▶ **Verfügbare Daten**:
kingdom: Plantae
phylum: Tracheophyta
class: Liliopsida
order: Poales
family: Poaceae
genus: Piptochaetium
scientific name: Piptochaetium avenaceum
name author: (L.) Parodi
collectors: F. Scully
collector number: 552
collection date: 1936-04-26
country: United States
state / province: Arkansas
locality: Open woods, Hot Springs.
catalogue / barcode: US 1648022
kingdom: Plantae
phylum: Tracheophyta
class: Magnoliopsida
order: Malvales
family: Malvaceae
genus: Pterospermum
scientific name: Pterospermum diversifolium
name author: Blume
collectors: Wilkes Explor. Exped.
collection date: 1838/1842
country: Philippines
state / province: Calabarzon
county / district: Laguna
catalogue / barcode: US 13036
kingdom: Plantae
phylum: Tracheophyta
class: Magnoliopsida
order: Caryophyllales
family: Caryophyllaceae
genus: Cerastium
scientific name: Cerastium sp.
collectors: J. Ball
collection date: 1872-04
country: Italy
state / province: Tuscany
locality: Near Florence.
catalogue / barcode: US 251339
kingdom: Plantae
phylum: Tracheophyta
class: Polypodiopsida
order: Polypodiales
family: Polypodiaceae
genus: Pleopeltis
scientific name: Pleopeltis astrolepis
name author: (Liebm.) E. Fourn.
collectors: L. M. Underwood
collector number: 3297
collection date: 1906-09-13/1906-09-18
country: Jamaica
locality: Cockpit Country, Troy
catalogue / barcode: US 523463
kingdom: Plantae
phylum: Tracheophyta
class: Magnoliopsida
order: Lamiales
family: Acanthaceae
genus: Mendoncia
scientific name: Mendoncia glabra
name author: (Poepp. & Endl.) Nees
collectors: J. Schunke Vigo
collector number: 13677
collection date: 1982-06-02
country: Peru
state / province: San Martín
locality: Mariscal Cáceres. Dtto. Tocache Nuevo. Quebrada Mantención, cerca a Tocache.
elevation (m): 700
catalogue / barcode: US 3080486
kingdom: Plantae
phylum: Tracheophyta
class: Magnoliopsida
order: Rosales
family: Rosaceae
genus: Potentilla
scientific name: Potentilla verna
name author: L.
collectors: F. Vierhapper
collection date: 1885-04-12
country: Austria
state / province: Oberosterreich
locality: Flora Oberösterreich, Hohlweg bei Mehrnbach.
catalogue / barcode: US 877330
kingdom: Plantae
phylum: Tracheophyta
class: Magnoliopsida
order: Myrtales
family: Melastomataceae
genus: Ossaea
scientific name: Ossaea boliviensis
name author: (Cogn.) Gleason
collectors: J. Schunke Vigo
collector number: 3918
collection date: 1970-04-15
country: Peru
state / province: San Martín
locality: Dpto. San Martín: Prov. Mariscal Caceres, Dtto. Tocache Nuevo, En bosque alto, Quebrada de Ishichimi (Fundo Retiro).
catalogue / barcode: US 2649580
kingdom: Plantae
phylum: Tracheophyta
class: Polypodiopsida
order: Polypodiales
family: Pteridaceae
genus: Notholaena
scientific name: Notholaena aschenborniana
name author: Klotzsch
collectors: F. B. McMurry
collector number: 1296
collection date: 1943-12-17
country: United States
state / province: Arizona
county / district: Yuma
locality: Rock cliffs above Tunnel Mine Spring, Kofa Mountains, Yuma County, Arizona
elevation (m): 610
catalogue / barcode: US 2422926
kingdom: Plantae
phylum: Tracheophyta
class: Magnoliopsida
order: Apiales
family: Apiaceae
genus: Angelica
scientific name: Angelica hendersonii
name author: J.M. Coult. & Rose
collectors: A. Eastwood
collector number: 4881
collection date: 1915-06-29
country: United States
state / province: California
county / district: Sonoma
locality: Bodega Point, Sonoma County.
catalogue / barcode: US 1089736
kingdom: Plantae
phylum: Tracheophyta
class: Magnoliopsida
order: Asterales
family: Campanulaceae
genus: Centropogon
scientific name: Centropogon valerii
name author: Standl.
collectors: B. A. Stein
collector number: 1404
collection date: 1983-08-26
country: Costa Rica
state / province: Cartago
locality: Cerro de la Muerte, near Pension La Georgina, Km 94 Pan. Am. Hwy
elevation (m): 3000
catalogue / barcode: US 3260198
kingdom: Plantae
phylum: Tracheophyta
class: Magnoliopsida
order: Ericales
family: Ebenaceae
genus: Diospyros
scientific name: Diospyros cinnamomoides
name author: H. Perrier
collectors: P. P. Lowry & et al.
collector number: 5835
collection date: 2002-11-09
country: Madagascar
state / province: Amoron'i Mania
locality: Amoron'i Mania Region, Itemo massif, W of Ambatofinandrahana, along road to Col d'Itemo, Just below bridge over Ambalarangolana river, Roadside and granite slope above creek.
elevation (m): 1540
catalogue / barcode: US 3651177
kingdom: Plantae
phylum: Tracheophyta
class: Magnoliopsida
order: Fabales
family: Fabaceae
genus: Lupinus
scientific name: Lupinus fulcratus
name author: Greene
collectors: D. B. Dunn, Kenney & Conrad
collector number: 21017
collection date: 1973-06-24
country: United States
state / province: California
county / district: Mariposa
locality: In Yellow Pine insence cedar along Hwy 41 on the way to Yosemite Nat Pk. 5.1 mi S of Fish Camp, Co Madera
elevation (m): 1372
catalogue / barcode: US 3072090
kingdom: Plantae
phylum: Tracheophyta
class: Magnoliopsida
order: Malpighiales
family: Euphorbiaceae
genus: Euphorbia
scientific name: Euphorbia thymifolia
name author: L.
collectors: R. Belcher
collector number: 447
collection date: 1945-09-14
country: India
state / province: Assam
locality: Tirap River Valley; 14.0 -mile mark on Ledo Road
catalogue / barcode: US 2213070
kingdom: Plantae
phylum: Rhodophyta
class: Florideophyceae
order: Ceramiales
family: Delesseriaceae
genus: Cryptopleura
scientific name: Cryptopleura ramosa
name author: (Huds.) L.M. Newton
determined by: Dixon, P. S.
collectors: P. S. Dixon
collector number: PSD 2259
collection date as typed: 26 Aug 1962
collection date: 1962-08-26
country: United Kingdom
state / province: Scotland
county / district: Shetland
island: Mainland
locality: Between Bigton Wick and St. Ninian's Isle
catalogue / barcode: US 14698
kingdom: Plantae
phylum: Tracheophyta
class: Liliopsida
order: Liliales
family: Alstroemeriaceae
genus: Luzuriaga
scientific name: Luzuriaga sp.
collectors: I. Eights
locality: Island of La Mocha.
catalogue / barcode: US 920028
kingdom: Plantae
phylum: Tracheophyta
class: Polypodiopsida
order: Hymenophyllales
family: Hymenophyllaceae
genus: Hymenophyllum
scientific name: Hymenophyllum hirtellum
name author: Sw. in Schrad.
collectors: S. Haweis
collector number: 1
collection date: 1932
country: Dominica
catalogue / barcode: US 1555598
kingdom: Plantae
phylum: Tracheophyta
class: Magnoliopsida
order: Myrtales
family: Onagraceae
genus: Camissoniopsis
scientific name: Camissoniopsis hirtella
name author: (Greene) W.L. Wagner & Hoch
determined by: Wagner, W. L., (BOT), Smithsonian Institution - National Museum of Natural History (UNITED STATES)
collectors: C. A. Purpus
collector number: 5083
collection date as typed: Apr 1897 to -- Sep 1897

▶ **Anleitung zur Übung**:
Gib sämtliche Daten oben als JSON-Liste von Zeichenketten aus, mit einem Eintrag je Zeile und ohne Leerzeilen.

▶ **Lösung der Aufgabe**:
[
  "kingdom: Plantae",
  "phylum: Tracheophyta",
  "class: Liliopsida",
  "order: Poales",
  "family: Poaceae",
  "genus: Piptochaetium",
  "scientific name: Piptochaetium avenaceum",
  "name author: (L.) Parodi",
  "collectors: F. Scully",
  "collector number: 552",
  "collection date: 1936-04-26",
  "country: United States",
  "state / province: Arkansas",
  "locality: Open woods, Hot Springs.",
  "catalogue / barcode: US 1648022",
  "kingdom: Plantae",
  "phylum: Tracheophyta",
  "class: Magnoliopsida",
  "order: Malvales",
  "family: Malvaceae",
  "genus: Pterospermum",
  "scientific name: Pterospermum diversifolium",
  "name author: Blume",
  "collectors: Wilkes Explor. Exped.",
  "collection date: 1838/1842",
  "country: Philippines",
  "state / province: Calabarzon",
  "county / district: Laguna",
  "catalogue / barcode: US 13036",
  "kingdom: Plantae",
  "phylum: Tracheophyta",
  "class: Magnoliopsida",
  "order: Caryophyllales",
  "family: Caryophyllaceae",
  "genus: Cerastium",
  "scientific name: Cerastium sp.",
  "collectors: J. Ball",
  "collection date: 1872-04",
  "country: Italy",
  "state / province: Tuscany",
  "locality: Near Florence.",
  "catalogue / barcode: US 251339",
  "kingdom: Plantae",
  "phylum: Tracheophyta",
  "class: Polypodiopsida",
  "order: Polypodiales",
  "family: Polypodiaceae",
  "genus: Pleopeltis",
  "scientific name: Pleopeltis astrolepis",
  "name author: (Liebm.) E. Fourn.",
  "collectors: L. M. Underwood",
  "collector number: 3297",
  "collection date: 1906-09-13/1906-09-18",
  "country: Jamaica",
  "locality: Cockpit Country, Troy",
  "catalogue / barcode: US 523463",
  "kingdom: Plantae",
  "phylum: Tracheophyta",
  "class: Magnoliopsida",
  "order: Lamiales",
  "family: Acanthaceae",
  "genus: Mendoncia",
  "scientific name: Mendoncia glabra",
  "name author: (Poepp. & Endl.) Nees",
  "collectors: J. Schunke Vigo",
  "collector number: 13677",
  "collection date: 1982-06-02",
  "country: Peru",
  "state / province: San Martín",
  "locality: Mariscal Cáceres. Dtto. Tocache Nuevo. Quebrada Mantención, cerca a Tocache.",
  "elevation (m): 700",
  "catalogue / barcode: US 3080486",
  "kingdom: Plantae",
  "phylum: Tracheophyta",
  "class: Magnoliopsida",
  "order: Rosales",
  "family: Rosaceae",
  "genus: Potentilla",
  "scientific name: Potentilla verna",
  "name author: L.",
  "collectors: F. Vierhapper",
  "collection date: 1885-04-12",
  "country: Austria",
  "state / province: Oberosterreich",
  "locality: Flora Oberösterreich, Hohlweg bei Mehrnbach.",
  "catalogue / barcode: US 877330",
  "kingdom: Plantae",
  "phylum: Tracheophyta",
  "class: Magnoliopsida",
  "order: Myrtales",
  "family: Melastomataceae",
  "genus: Ossaea",
  "scientific name: Ossaea boliviensis",
  "name author: (Cogn.) Gleason",
  "collectors: J. Schunke Vigo",
  "collector number: 3918",
  "collection date: 1970-04-15",
  "country: Peru",
  "state / province: San Martín",
  "locality: Dpto. San Martín: Prov. Mariscal Caceres, Dtto. Tocache Nuevo, En bosque alto, Quebrada de Ishichimi (Fundo Retiro).",
  "catalogue / barcode: US 2649580",
  "kingdom: Plantae",
  "phylum: Tracheophyta",
  "class: Polypodiopsida",
  "order: Polypodiales",
  "family: Pteridaceae",
  "genus: Notholaena",
  "scientific name: Notholaena aschenborniana",
  "name author: Klotzsch",
  "collectors: F. B. McMurry",
  "collector number: 1296",
  "collection date: 1943-12-17",
  "country: United States",
  "state / province: Arizona",
  "county / district: Yuma",
  "locality: Rock cliffs above Tunnel Mine Spring, Kofa Mountains, Yuma County, Arizona",
  "elevation (m): 610",
  "catalogue / barcode: US 2422926",
  "kingdom: Plantae",
  "phylum: Tracheophyta",
  "class: Magnoliopsida",
  "order: Apiales",
  "family: Apiaceae",
  "genus: Angelica",
  "scientific name: Angelica hendersonii",
  "name author: J.M. Coult. & Rose",
  "collectors: A. Eastwood",
  "collector number: 4881",
  "collection date: 1915-06-29",
  "country: United States",
  "state / province: California",
  "county / district: Sonoma",
  "locality: Bodega Point, Sonoma County.",
  "catalogue / barcode: US 1089736",
  "kingdom: Plantae",
  "phylum: Tracheophyta",
  "class: Magnoliopsida",
  "order: Asterales",
  "family: Campanulaceae",
  "genus: Centropogon",
  "scientific name: Centropogon valerii",
  "name author: Standl.",
  "collectors: B. A. Stein",
  "collector number: 1404",
  "collection date: 1983-08-26",
  "country: Costa Rica",
  "state / province: Cartago",
  "locality: Cerro de la Muerte, near Pension La Georgina, Km 94 Pan. Am. Hwy",
  "elevation (m): 3000",
  "catalogue / barcode: US 3260198",
  "kingdom: Plantae",
  "phylum: Tracheophyta",
  "class: Magnoliopsida",
  "order: Ericales",
  "family: Ebenaceae",
  "genus: Diospyros",
  "scientific name: Diospyros cinnamomoides",
  "name author: H. Perrier",
  "collectors: P. P. Lowry & et al.",
  "collector number: 5835",
  "collection date: 2002-11-09",
  "country: Madagascar",
  "state / province: Amoron'i Mania",
  "locality: Amoron'i Mania Region, Itemo massif, W of Ambatofinandrahana, along road to Col d'Itemo, Just below bridge over Ambalarangolana river, Roadside and granite slope above creek.",
  "elevation (m): 1540",
  "catalogue / barcode: US 3651177",
  "kingdom: Plantae",
  "phylum: Tracheophyta",
  "class: Magnoliopsida",
  "order: Fabales",
  "family: Fabaceae",
  "genus: Lupinus",
  "scientific name: Lupinus fulcratus",
  "name author: Greene",
  "collectors: D. B. Dunn, Kenney & Conrad",
  "collector number: 21017",
  "collection date: 1973-06-24",
  "country: United States",
  "state / province: California",
  "county / district: Mariposa",
  "locality: In Yellow Pine insence cedar along Hwy 41 on the way to Yosemite Nat Pk. 5.1 mi S of Fish Camp, Co Madera",
  "elevation (m): 1372",
  "catalogue / barcode: US 3072090",
  "kingdom: Plantae",
  "phylum: Tracheophyta",
  "class: Magnoliopsida",
  "order: Malpighiales",
  "family: Euphorbiaceae",
  "genus: Euphorbia",
  "scientific name: Euphorbia thymifolia",
  "name author: L.",
  "collectors: R. Belcher",
  "collector number: 447",
  "collection date: 1945-09-14",
  "country: India",
  "state / province: Assam",
  "locality: Tirap River Valley; 14.0 -mile mark on Ledo Road",
  "catalogue / barcode: US 2213070",
  "kingdom: Plantae",
  "phylum: Rhodophyta",
  "class: Florideophyceae",
  "order: Ceramiales",
  "family: Delesseriaceae",
  "genus: Cryptopleura",
  "scientific name: Cryptopleura ramosa",
  "name author: (Huds.) L.M. Newton",
  "determined by: Dixon, P. S.",
  "collectors: P. S. Dixon",
  "collector number: PSD 2259",
  "collection date as typed: 26 Aug 1962",
  "collection date: 1962-08-26",
  "country: United Kingdom",
  "state / province: Scotland",
  "county / district: Shetland",
  "island: Mainland",
  "locality: Between Bigton Wick and St. Ninian's Isle",
  "catalogue / barcode: US 14698",
  "kingdom: Plantae",
  "phylum: Tracheophyta",
  "class: Liliopsida",
  "order: Liliales",
  "family: Alstroemeriaceae",
  "genus: Luzuriaga",
  "scientific name: Luzuriaga sp.",
  "collectors: I. Eights",
  "locality: Island of La Mocha.",
  "catalogue / barcode: US 920028",
  "kingdom: Plantae",
  "phylum: Tracheophyta",
  "class: Polypodiopsida",
  "order: Hymenophyllales",
  "family: Hymenophyllaceae",
  "genus: Hymenophyllum",
  "scientific name: Hymenophyllum hirtellum",
  "name author: Sw. in Schrad.",
  "collectors: S. Haweis",
  "collector number: 1",
  "collection date: 1932",
  "country: Dominica",
  "catalogue / barcode: US 1555598",
  "kingdom: Plantae",
  "phylum: Tracheophyta",
  "class: Magnoliopsida",
  "order: Myrtales",
  "family: Onagraceae",
  "genus: Camissoniopsis",
  "scientific name: Camissoniopsis hirtella",
  "name author: (Greene) W.L. Wagner & Hoch",
  "determined by: Wagner, W. L., (BOT), Smithsonian Institution - National Museum of Natural History (UNITED STATES)",
  "collectors: C. A. Purpus",
  "collector number: 5083",
  "collection date as typed: Apr 1897 to -- Sep 1897"
]